Tanzania on Friday launched the construction of the 2,115MW hydropower plant over Rufiji River, defying protests by wildlife and nature conservationists about the “desecration” of the Selous Game Reserve, a Unesco Heritage Site.
President John Magufuli laid the foundation stone for the Rufiji Hydropower Project (RHPP) at Stiegler’s Gorge, and told off the lobbies opposing the project, whom he accused of seeking to benefit from hunting and accommodation businesses inside the reserve.
“There are 47 hunting blocks and several lodges charging up to $3,000 per night, from which the government gets nothing or just peanuts through taxes,” the president said.
“Today we save the people of Tanzania from shortage of power. Our envisaged industrial economy needs adequate, cheap and reliable power supply through hydrogeneration.”
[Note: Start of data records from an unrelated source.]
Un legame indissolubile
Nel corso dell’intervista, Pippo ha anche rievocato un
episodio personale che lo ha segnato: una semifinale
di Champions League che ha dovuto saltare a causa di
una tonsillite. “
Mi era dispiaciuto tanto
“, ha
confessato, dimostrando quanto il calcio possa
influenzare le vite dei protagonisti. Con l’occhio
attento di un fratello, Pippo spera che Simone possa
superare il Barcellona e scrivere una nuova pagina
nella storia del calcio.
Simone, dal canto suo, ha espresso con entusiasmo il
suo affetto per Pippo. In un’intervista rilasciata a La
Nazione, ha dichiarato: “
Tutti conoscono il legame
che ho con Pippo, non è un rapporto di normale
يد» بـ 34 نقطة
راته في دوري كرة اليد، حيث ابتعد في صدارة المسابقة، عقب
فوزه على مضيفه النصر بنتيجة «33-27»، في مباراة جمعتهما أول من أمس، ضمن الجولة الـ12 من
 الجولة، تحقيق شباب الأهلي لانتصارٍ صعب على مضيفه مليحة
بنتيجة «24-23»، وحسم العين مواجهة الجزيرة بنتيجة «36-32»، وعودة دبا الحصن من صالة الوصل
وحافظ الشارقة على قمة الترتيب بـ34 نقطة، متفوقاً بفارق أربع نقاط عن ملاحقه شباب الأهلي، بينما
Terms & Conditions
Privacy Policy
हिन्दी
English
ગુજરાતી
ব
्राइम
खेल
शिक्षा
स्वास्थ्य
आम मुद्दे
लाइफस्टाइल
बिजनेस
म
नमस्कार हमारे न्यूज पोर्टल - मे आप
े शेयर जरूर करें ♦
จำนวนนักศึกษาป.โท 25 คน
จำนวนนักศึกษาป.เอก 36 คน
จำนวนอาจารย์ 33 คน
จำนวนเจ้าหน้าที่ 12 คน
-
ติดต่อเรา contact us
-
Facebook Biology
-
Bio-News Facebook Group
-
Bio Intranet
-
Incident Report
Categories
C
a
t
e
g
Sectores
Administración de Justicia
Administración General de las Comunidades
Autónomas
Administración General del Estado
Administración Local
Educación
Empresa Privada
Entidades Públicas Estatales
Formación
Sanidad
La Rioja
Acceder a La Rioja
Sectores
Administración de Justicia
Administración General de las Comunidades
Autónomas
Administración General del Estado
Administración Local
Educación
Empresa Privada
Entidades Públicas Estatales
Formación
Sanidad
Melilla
President Magufuli said that foreign lenders had refused to release funds to implement the project.
“This project has stalled for many years. We will build it with our own money,” he said.
The RHPP will cost $1.38 billion (Tsh6.5 trillion) and is set to be completed in 2022.
Cairo-based JV Arab Contractors Company and the El Sewedy Electric, an Egyptian engineering firm, won the tender to implement the project.
But conservationists say Selous Game Reserve could be removed from the list of premier and sensitive conserved areas listed by Unesco.
Shadow minister for energy John Mnyika said the project is costly and will have an adverse economic impact. He said in parliament that construction of the power plant could take nine to 12 years, contrary to the government’s insistence that it is a three-year project.
He said that costs are likely to jump from Tshs 6.5 trillion ($1.38 billion) to Tsh22.9 trillion ($9.8 billion) as a result of cost overruns.
Mr Mnyika added that the mega power project will also destroy the Selous Game Reserve’s ecology.
In January, Germany’s parliament raised concern over the Stiegler’s Gorge hydropower project asking their government to find alternative ways of assisting Tanzania to produce much-needed electricity.
Members of the German Parliament said in a debate over a bill that the project would jeopardise the Selous Game Reserve’s status as a World Heritage Site.
Germany is the leading donor in various conservation projects, including anti-poaching operations in Selous Game Reserve.
The massive project is part of Tanzania's power master plan, which envisions Stiegler’s Gorge helping interconnect the grids of Tanzania, Kenya, Uganda and Zambia.
The dam will be fourth largest in Africa and ninth in the world.